== WORK ITEM ==
Please repeat the line that contains "附 則 （平成二九年三月三一日政令第一一二号） 抄" and every line after it, exactly, through the end of the records.

== THE INPUT ==
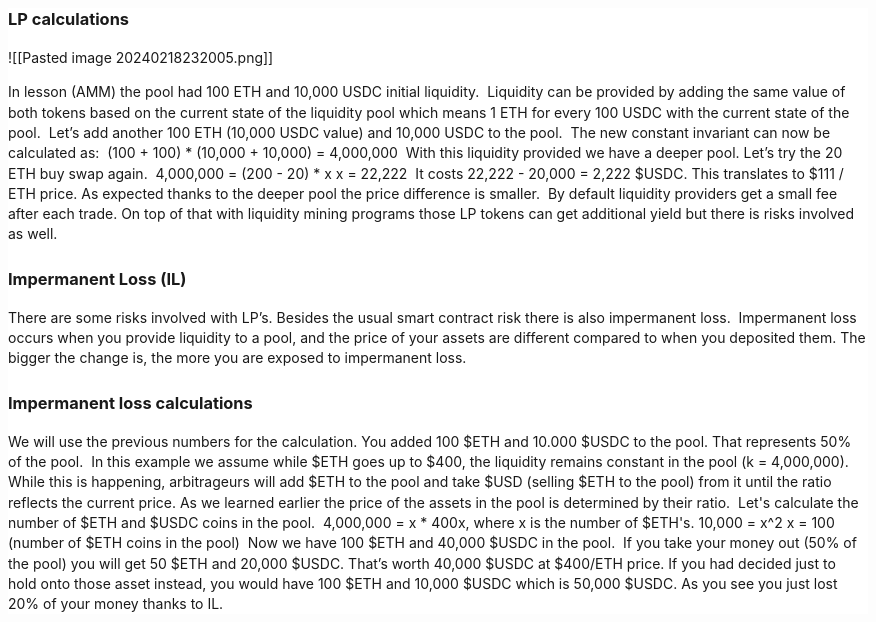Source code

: ### **LP calculations**

![[Pasted image 20240218232005.png]]

In lesson  (AMM) the pool had 100 ETH and 10,000 USDC initial liquidity.
‎
Liquidity can be provided by adding the same value of both tokens based on the current state of the liquidity pool which means 1 ETH for every 100 USDC with the current state of the pool.
‎
Let’s add another 100 ETH (10,000 USDC value) and 10,000 USDC to the pool.
‎
The new constant invariant can now be calculated as:
‎
(100 + 100) \* (10,000 + 10,000) = 4,000,000
‎
With this liquidity provided we have a deeper pool. Let’s try the 20 ETH buy swap again.
‎
4,000,000 = (200 - 20) \* x
x = 22,222
‎
It costs 22,222 - 20,000 = 2,222 $USDC. This translates to $111 / ETH price. As expected thanks to the deeper pool the price difference is smaller.
‎
By default liquidity providers get a small fee after each trade. On top of that with liquidity mining programs those LP tokens can get additional yield but there is risks involved as well.

### **Impermanent Loss (IL)**

There are some risks involved with LP’s. Besides the usual smart contract risk there is also impermanent loss.
‎
Impermanent loss occurs when you provide liquidity to a pool, and the price of your assets are different compared to when you deposited them. The bigger the change is, the more you are exposed to impermanent loss.

### **Impermanent loss calculations**

We will use the previous numbers for the calculation. You added 100 $ETH and 10.000 $USDC to the pool. That represents 50% of the pool.
‎
In this example we assume while $ETH goes up to $400, the liquidity remains constant in the pool (k = 4,000,000). While this is happening, arbitrageurs will add $ETH to the pool and take $USD (selling $ETH to the pool) from it until the ratio reflects the current price. As we learned earlier the price of the assets in the pool is determined by their ratio.
‎
Let's calculate the number of $ETH and $USDC coins in the pool.
‎
4,000,000 = x \* 400x, where x is the number of $ETH's.
10,000 = x^2
x = 100 (number of $ETH coins in the pool)
‎
Now we have 100 $ETH and 40,000 $USDC in the pool.
‎
If you take your money out (50% of the pool) you will get 50 $ETH and 20,000 $USDC. That’s worth 40,000 $USDC at $400/ETH price. If you had decided just to hold onto those asset instead, you would have 100 $ETH and 10,000 $USDC which is 50,000 $USDC.
‎
As you see you just lost 20% of your money thanks to IL.
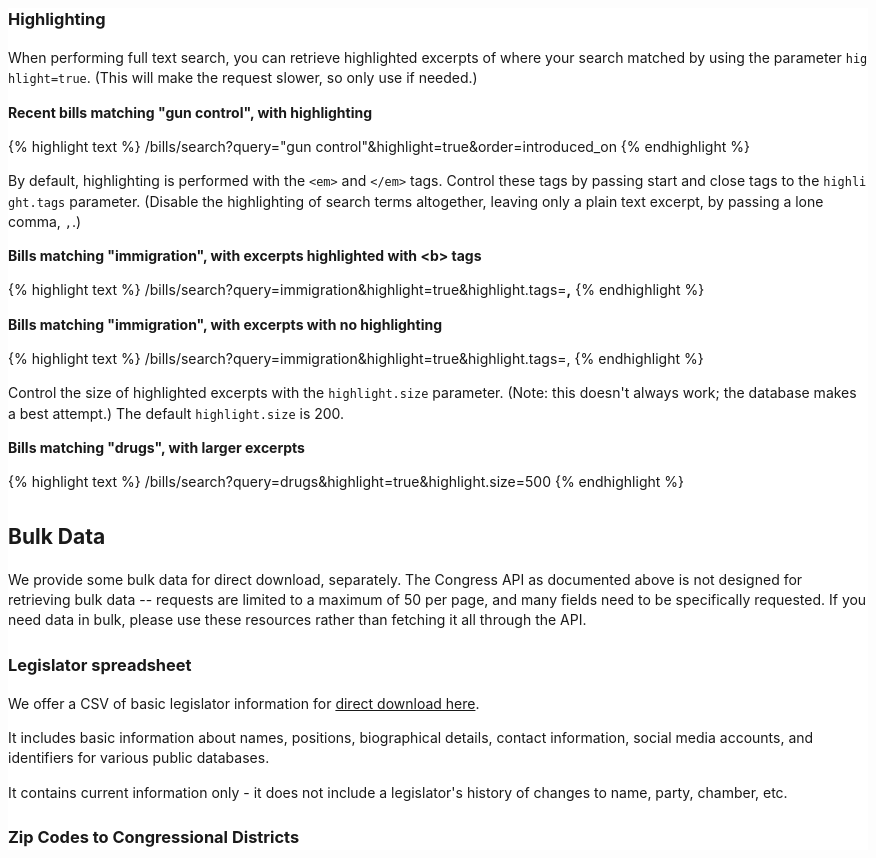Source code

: 
### Highlighting

When performing full text search, you can retrieve highlighted excerpts of where your search matched by using the parameter `highlight=true`. (This will make the request slower, so only use if needed.)

**Recent bills matching "gun control", with highlighting**

{% highlight text %}
/bills/search?query="gun control"&highlight=true&order=introduced_on
{% endhighlight %}

By default, highlighting is performed with the `<em>` and `</em>` tags. Control these tags by passing start and close tags to the `highlight.tags` parameter. (Disable the highlighting of search terms altogether, leaving only a plain text excerpt, by passing a lone comma, `,`.)

**Bills matching "immigration", with excerpts highlighted with &lt;b&gt; tags**

{% highlight text %}
/bills/search?query=immigration&highlight=true&highlight.tags=<b>,</b>
{% endhighlight %}

**Bills matching "immigration", with excerpts with no highlighting**

{% highlight text %}
/bills/search?query=immigration&highlight=true&highlight.tags=,
{% endhighlight %}

Control the size of highlighted excerpts with the `highlight.size` parameter. (Note: this doesn't always work; the database makes a best attempt.) The default `highlight.size` is 200.

**Bills matching "drugs", with larger excerpts**

{% highlight text %}
/bills/search?query=drugs&highlight=true&highlight.size=500
{% endhighlight %}

## Bulk Data

We provide some bulk data for direct download, separately. The Congress API as documented above is not designed for retrieving bulk data -- requests are limited to a maximum of 50 per page, and many fields need to be specifically requested. If you need data in bulk, please use these resources rather than fetching it all through the API.

### Legislator spreadsheet

We offer a CSV of basic legislator information for [direct download here](http://unitedstates.sunlightfoundation.com/legislators/legislators.csv).

It includes basic information about names, positions, biographical details, contact information, social media accounts, and identifiers for various public databases.

It contains current information only - it does not include a legislator's history of changes to name, party, chamber, etc.

### Zip Codes to Congressional Districts
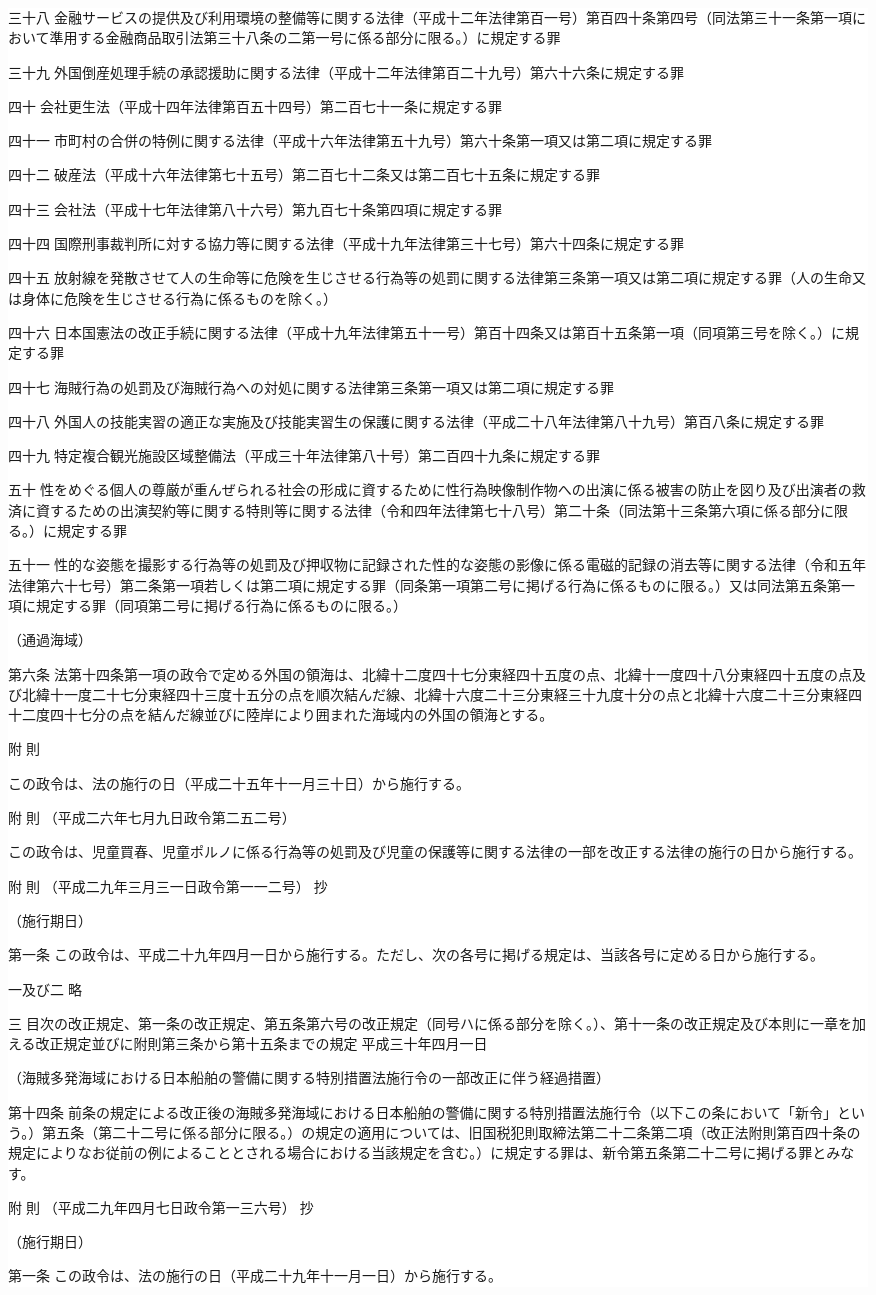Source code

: 三十八 金融サービスの提供及び利用環境の整備等に関する法律（平成十二年法律第百一号）第百四十条第四号（同法第三十一条第一項において準用する金融商品取引法第三十八条の二第一号に係る部分に限る。）に規定する罪

三十九 外国倒産処理手続の承認援助に関する法律（平成十二年法律第百二十九号）第六十六条に規定する罪

四十 会社更生法（平成十四年法律第百五十四号）第二百七十一条に規定する罪

四十一 市町村の合併の特例に関する法律（平成十六年法律第五十九号）第六十条第一項又は第二項に規定する罪

四十二 破産法（平成十六年法律第七十五号）第二百七十二条又は第二百七十五条に規定する罪

四十三 会社法（平成十七年法律第八十六号）第九百七十条第四項に規定する罪

四十四 国際刑事裁判所に対する協力等に関する法律（平成十九年法律第三十七号）第六十四条に規定する罪

四十五 放射線を発散させて人の生命等に危険を生じさせる行為等の処罰に関する法律第三条第一項又は第二項に規定する罪（人の生命又は身体に危険を生じさせる行為に係るものを除く。）

四十六 日本国憲法の改正手続に関する法律（平成十九年法律第五十一号）第百十四条又は第百十五条第一項（同項第三号を除く。）に規定する罪

四十七 海賊行為の処罰及び海賊行為への対処に関する法律第三条第一項又は第二項に規定する罪

四十八 外国人の技能実習の適正な実施及び技能実習生の保護に関する法律（平成二十八年法律第八十九号）第百八条に規定する罪

四十九 特定複合観光施設区域整備法（平成三十年法律第八十号）第二百四十九条に規定する罪

五十 性をめぐる個人の尊厳が重んぜられる社会の形成に資するために性行為映像制作物への出演に係る被害の防止を図り及び出演者の救済に資するための出演契約等に関する特則等に関する法律（令和四年法律第七十八号）第二十条（同法第十三条第六項に係る部分に限る。）に規定する罪

五十一 性的な姿態を撮影する行為等の処罰及び押収物に記録された性的な姿態の影像に係る電磁的記録の消去等に関する法律（令和五年法律第六十七号）第二条第一項若しくは第二項に規定する罪（同条第一項第二号に掲げる行為に係るものに限る。）又は同法第五条第一項に規定する罪（同項第二号に掲げる行為に係るものに限る。）

（通過海域）

第六条 法第十四条第一項の政令で定める外国の領海は、北緯十二度四十七分東経四十五度の点、北緯十一度四十八分東経四十五度の点及び北緯十一度二十七分東経四十三度十五分の点を順次結んだ線、北緯十六度二十三分東経三十九度十分の点と北緯十六度二十三分東経四十二度四十七分の点を結んだ線並びに陸岸により囲まれた海域内の外国の領海とする。

附 則

この政令は、法の施行の日（平成二十五年十一月三十日）から施行する。

附 則 （平成二六年七月九日政令第二五二号）

この政令は、児童買春、児童ポルノに係る行為等の処罰及び児童の保護等に関する法律の一部を改正する法律の施行の日から施行する。

附 則 （平成二九年三月三一日政令第一一二号） 抄

（施行期日）

第一条 この政令は、平成二十九年四月一日から施行する。ただし、次の各号に掲げる規定は、当該各号に定める日から施行する。

一及び二 略

三 目次の改正規定、第一条の改正規定、第五条第六号の改正規定（同号ハに係る部分を除く。）、第十一条の改正規定及び本則に一章を加える改正規定並びに附則第三条から第十五条までの規定 平成三十年四月一日

（海賊多発海域における日本船舶の警備に関する特別措置法施行令の一部改正に伴う経過措置）

第十四条 前条の規定による改正後の海賊多発海域における日本船舶の警備に関する特別措置法施行令（以下この条において「新令」という。）第五条（第二十二号に係る部分に限る。）の規定の適用については、旧国税犯則取締法第二十二条第二項（改正法附則第百四十条の規定によりなお従前の例によることとされる場合における当該規定を含む。）に規定する罪は、新令第五条第二十二号に掲げる罪とみなす。

附 則 （平成二九年四月七日政令第一三六号） 抄

（施行期日）

第一条 この政令は、法の施行の日（平成二十九年十一月一日）から施行する。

== EXERCISE RESULT ==
附 則 （平成二九年三月三一日政令第一一二号） 抄

（施行期日）

第一条 この政令は、平成二十九年四月一日から施行する。ただし、次の各号に掲げる規定は、当該各号に定める日から施行する。

一及び二 略

三 目次の改正規定、第一条の改正規定、第五条第六号の改正規定（同号ハに係る部分を除く。）、第十一条の改正規定及び本則に一章を加える改正規定並びに附則第三条から第十五条までの規定 平成三十年四月一日

（海賊多発海域における日本船舶の警備に関する特別措置法施行令の一部改正に伴う経過措置）

第十四条 前条の規定による改正後の海賊多発海域における日本船舶の警備に関する特別措置法施行令（以下この条において「新令」という。）第五条（第二十二号に係る部分に限る。）の規定の適用については、旧国税犯則取締法第二十二条第二項（改正法附則第百四十条の規定によりなお従前の例によることとされる場合における当該規定を含む。）に規定する罪は、新令第五条第二十二号に掲げる罪とみなす。

附 則 （平成二九年四月七日政令第一三六号） 抄

（施行期日）

第一条 この政令は、法の施行の日（平成二十九年十一月一日）から施行する。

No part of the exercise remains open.